For some moments Jim made no reply. He was searching in every direction for a sign of the man who should have been there with his horse. There was none that he could discover.

“I don’t see him around,” he said. “I don’t see a sign of a noon camp.” He drew a deep breath. Then he added, with a decision that was unforced: “But he’s there, sure. He’s right down there—somewhere.”

He glanced round at the girl beside him as he spoke, and discovered something of the effect which the sight of Pedro had had upon her. She was deathly pale in the sunlight, and her eyes had widened with a look of deep concern.

“You think that?” she cried. “You guess he’s—down there? Then,” she went on, as Jim inclined his head, “something bad’s happened. He’s—he’s sick, or it’s a fall. Maybe—he’s—— Oh, say, Jim, we can get right down there? Yes, sure we can. I know. Oh, let’s get right on down. Maybe he’s hurt. Maybe——”

But Jim waited for no more. He had caught the infection of Molly’s fears. To Molly it seemed that Lightning must be sick. It was even possible he had had a fall. To Jim it was neither of these things which had left Pedro still saddled and bridled, grazing free. Surely there was more lying behind their discovery. And it was the thought of grave possibilities that set him hastily moving on to the descent to the lagoon.


Lightning stirred uneasily. A muffled sound escaped him that terminated in an almost soundless, choking cough. The weak movement of his head and chest, as the fit went on, had utter helplessness in it. But it ceased at last, and his lips were dyed with crimson, and a trickle of blood had found its way to the corners of his mouth.

The cattleman was sprawled in the shade of an up-standing boulder. He was propped against it, with his long legs spread out towards the lapping waters of the lagoon, which were almost within reach of the hand that lay palm upwards on the bed of stone upon which he was lying. It was the identical boulder that had once sheltered Molly.
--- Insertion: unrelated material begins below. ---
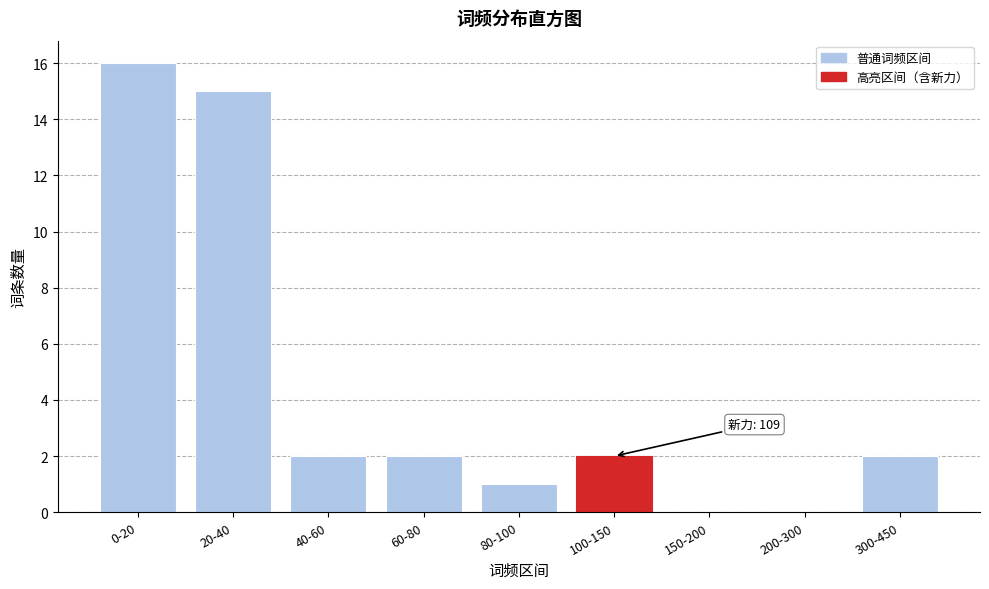

Reading left to right, extract all data points from this chart.

0-20=16	20-40=15	40-60=2	60-80=2	80-100=1	100-150=2	150-200=0	200-300=0	300-450=2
He looked to have slipped down from the sitting position he had originally taken up. Now only his shoulders rested against the water-smoothed sides of the stone. He was lying over, almost on his side. His grizzled, bare head was lolling forward, till his tatter of whisker was pressed down on his blood-stained shirt. His eyes were closed, and his sunken cheeks were ghastly. Then, too, his lower jaw was slightly sagging, in the grievous fashion of a creature whose last will-power is exhausted.

But, whatever his appearance, exhaustion of will was not yet. The shattered body was living in a soul that refused to yield. Lightning was near enough to death. But the work he had designed was not yet completed, and so he battled to hold together the dregs of his life.